◆ ASSIGNMENT ◆
Reproduce everything from the line that contains "טלפון: 050-5210563" down to the line that contains "Ciencia y tecnología" in the listing below, word for word and nothing more. Leave the pictures out.

◆ DATA FOR THIS TASK ◆
Segment Open

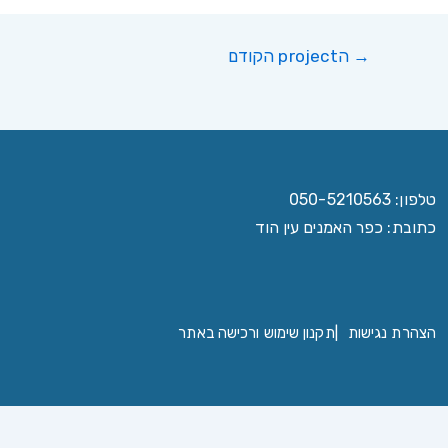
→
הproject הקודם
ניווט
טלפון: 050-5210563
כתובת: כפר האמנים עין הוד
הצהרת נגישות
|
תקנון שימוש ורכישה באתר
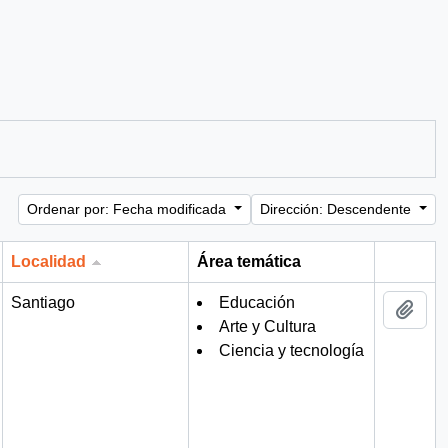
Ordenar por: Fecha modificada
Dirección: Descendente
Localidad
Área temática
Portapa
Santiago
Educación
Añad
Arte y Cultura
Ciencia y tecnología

Segment Closed
Segment Open

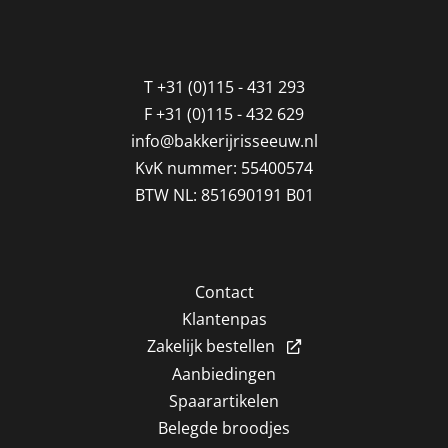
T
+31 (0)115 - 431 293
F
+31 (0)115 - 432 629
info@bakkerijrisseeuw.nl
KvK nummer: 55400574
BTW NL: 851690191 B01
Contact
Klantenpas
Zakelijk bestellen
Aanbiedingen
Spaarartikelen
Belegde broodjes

Segment Closed
Segment Open

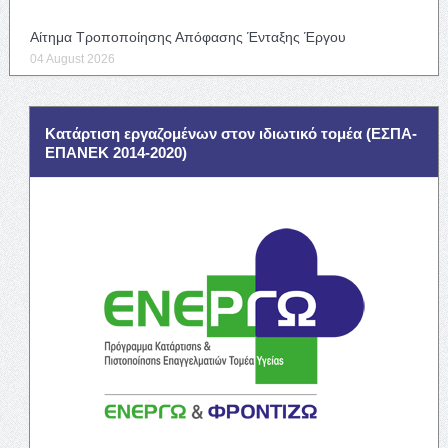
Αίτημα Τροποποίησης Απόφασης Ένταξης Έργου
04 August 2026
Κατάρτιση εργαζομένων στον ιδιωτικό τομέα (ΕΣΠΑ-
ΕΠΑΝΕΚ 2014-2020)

Segment Closed

◆ FINISHED TASK ◆
טלפון: 050-5210563
כתובת: כפר האמנים עין הוד
הצהרת נגישות
|
תקנון שימוש ורכישה באתר
Ordenar por: Fecha modificada
Dirección: Descendente
Localidad
Área temática
Portapa
Santiago
Educación
Añad
Arte y Cultura
Ciencia y tecnología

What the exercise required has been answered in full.